From "A Christmas Memory," by Truman Capote EPICUREAN EVENTS FRUITCAKE (Makes 3 loaves) 1 1/2 sticks butter 1 cup sugar 6 eggs 1 tablespoon vanilla 1 teaspoon almond extract 2 cups flour 1 teaspoon baking powder 8-ounce can crushed pineapple, drained 1/2 pound candied pineapple 1/2 pound candied cherries 1/2 pound citron 1/2 cup whole blanched almonds 1 cup pecans 1/2 pound white raisins Bourbon for cheesecloth

Cream butter until fluffy. Add sugar and cream well. Beat in the eggs one at a time. Beat well after adding each egg. Add the vanilla and almond extract. Sift the flour and baking powder together. Gently fold into creamed mixture. Fold fruit and nuts into batter.

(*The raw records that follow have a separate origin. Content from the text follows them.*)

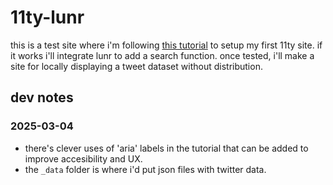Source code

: # 11ty-lunr
this is a test site where i'm following [this tutorial](https://learn-eleventy.pages.dev/) to setup my first 11ty site. if it works i'll integrate lunr to add a search function. once tested, i'll make a site for locally displaying a tweet dataset without distribution. 

## dev notes
### 2025-03-04
- there's clever uses of 'aria' labels in the tutorial that can be added to improve accesibility and UX.
- the `_data` folder is where i'd put json files with twitter data.
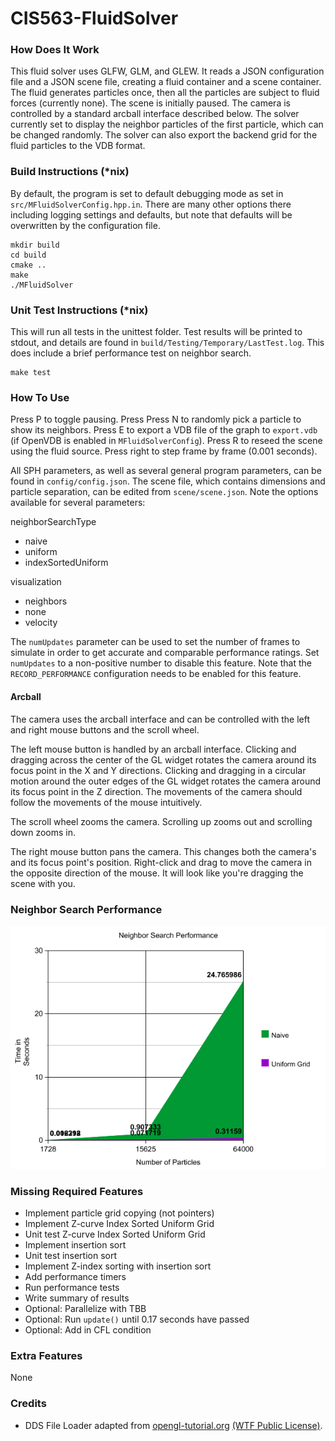 # CIS563-FluidSolver #
### How Does It Work ###
This fluid solver uses GLFW, GLM, and GLEW. It reads a JSON configuration file
and a JSON scene file, creating a fluid container and a scene container. The
fluid generates particles once, then all the particles are subject to fluid
forces (currently none). The scene is initially paused. The camera is controlled
by a standard arcball interface described below. The solver currently set to
display the neighbor particles of the first particle, which can be changed
randomly. The solver can also export the backend grid for the fluid particles to
the VDB format.

### Build Instructions (*nix) ###
By default, the program is set to default debugging mode as set in
`src/MFluidSolverConfig.hpp.in`. There are many other options there including
logging settings and defaults, but note that defaults will be overwritten by
the configuration file.

    mkdir build
    cd build
    cmake ..
    make
    ./MFluidSolver

### Unit Test Instructions (*nix) ###
This will run all tests in the unittest folder. Test results will be printed
to stdout, and details are found in `build/Testing/Temporary/LastTest.log`.
This does include a brief performance test on neighbor search.

    make test

### How To Use ###
Press P to toggle pausing. Press Press N to randomly pick a particle to show
its neighbors. Press E to export a VDB file of the graph to `export.vdb` (if
OpenVDB is enabled in `MFluidSolverConfig`). Press R to reseed the scene
using the fluid source. Press right to step frame by frame (0.001 seconds).

All SPH parameters, as well as several general program parameters, can be found
in `config/config.json`. The scene file, which contains dimensions and particle
separation, can be edited from `scene/scene.json`. Note the options available
for several parameters:

neighborSearchType

- naive
- uniform
- indexSortedUniform

visualization

- neighbors
- none
- velocity

The `numUpdates` parameter can be used to set the number of frames to simulate
in order to get accurate and comparable performance ratings. Set `numUpdates`
to a non-positive number to disable this feature. Note that the
`RECORD_PERFORMANCE` configuration needs to be enabled for this feature.

#### Arcball ####
The camera uses the arcball interface and can be controlled with the left and
right mouse buttons and the scroll wheel.

The left mouse button is handled by an arcball interface. Clicking and dragging
across the center of the GL widget rotates the camera around its focus point in
the X and Y directions. Clicking and dragging in a circular motion around the
outer edges of the GL widget rotates the camera around its focus point in the Z
direction. The movements of the camera should follow the movements of the mouse
intuitively.

The scroll wheel zooms the camera. Scrolling up zooms out and scrolling down
zooms in.

The right mouse button pans the camera. This changes both the camera's and its
focus point's position. Right-click and drag to move the camera in the opposite
direction of the mouse. It will look like you're dragging the scene with you.

### Neighbor Search Performance ###
![Exponential Improvement with Uniform Grid over Naive Neighbor Search](images/nsPerfGraph0.png?raw=true "The uniform grid neighbor search dramatically reduces search time to O(n).")

### Missing Required Features ###

- Implement particle grid copying (not pointers)
- Implement Z-curve Index Sorted Uniform Grid
- Unit test Z-curve Index Sorted Uniform Grid
- Implement insertion sort
- Unit test insertion sort
- Implement Z-index sorting with insertion sort
- Add performance timers
- Run performance tests
- Write summary of results
- Optional: Parallelize with TBB
- Optional: Run `update()` until 0.17 seconds have passed
- Optional: Add in CFL condition

### Extra Features ###
None

### Credits ###
- DDS File Loader adapted from [opengl-tutorial.org](http://www.opengl-tutorial.org/beginners-tutorials/tutorial-5-a-textured-cube/) [(WTF Public License)](http://www.wtfpl.net/).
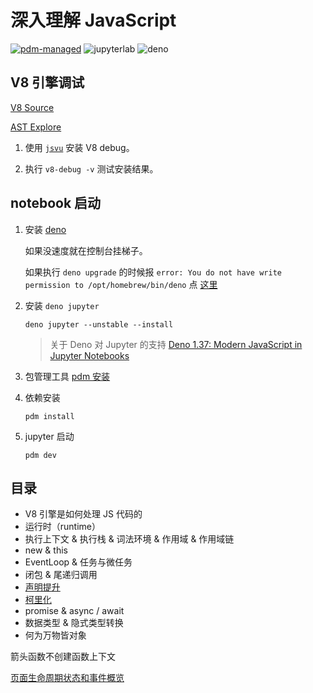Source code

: # 深入理解 JavaScript

[![pdm-managed](https://img.shields.io/badge/pdm-managed-blueviolet)](https://pdm.fming.dev)
![jupyterlab](https://img.shields.io/badge/jupyterlab-grey?logo=jupyter&labelColor=F37626&logoColor=fff)
![deno](https://shield.deno.dev/deno/^1.3.7)

## V8 引擎调试

[V8 Source](https://source.chromium.org/chromium/chromium/src/+/main:v8/)

[AST Explore](https://astexplorer.net/)

1. 使用 [`jsvu`](https://github.com/GoogleChromeLabs/jsvu) 安装 V8 debug。

2. 执行 `v8-debug -v` 测试安装结果。

## notebook 启动

1. 安装 [deno](https://deno.com/blog/v1.37)

   如果没速度就在控制台挂梯子。

   如果执行 `deno upgrade` 的时候报 `error: You do not have write permission to /opt/homebrew/bin/deno` 点 [这里](https://github.com/denoland/deno/issues/14829)

2. 安装 `deno jupyter`

   `deno jupyter --unstable --install`

   > 关于 Deno 对 Jupyter 的支持 [Deno 1.37: Modern JavaScript in Jupyter Notebooks](https://deno.com/blog/v1.37)

3. 包管理工具 [pdm 安装](https://github.com/pdm-project/pdm)
4. 依赖安装

   `pdm install`

5. jupyter 启动

   `pdm dev`

## 目录

- V8 引擎是如何处理 JS 代码的
- 运行时（runtime）
- 执行上下文 & 执行栈 & 词法环境 & 作用域 & 作用域链
- new & this
- EventLoop & 任务与微任务
- 闭包 & 尾递归调用
- [声明提升](https://nbviewer.jupyter.org/github/binghuis/dive-into-javascript/blob/main/src/dive_into_javascript/notebooks/var.ipynb)
- [柯里化](https://nbviewer.jupyter.org/github/binghuis/dive-into-javascript/blob/main/src/dive_into_javascript/notebooks/currying.ipynb)
- promise & async / await
- 数据类型 & 隐式类型转换
- 何为万物皆对象

箭头函数不创建函数上下文

[页面生命周期状态和事件概览](https://developer.chrome.com/docs/web-platform/page-lifecycle-api?hl=zh-cn)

Butter and flour 3 9-by-3-inch loaf pans, or, preferably, line them with parchment and butter parchment. Divide batter among three pans. Bake for 1 1/2 hours at 325 degrees. Cool and wrap in cheesecloth soaked in bourbon. Once a week, brush with more bourbon until two days before serving. This cake tastes good even without aging, but it is at its optimal at about 3 weeks old.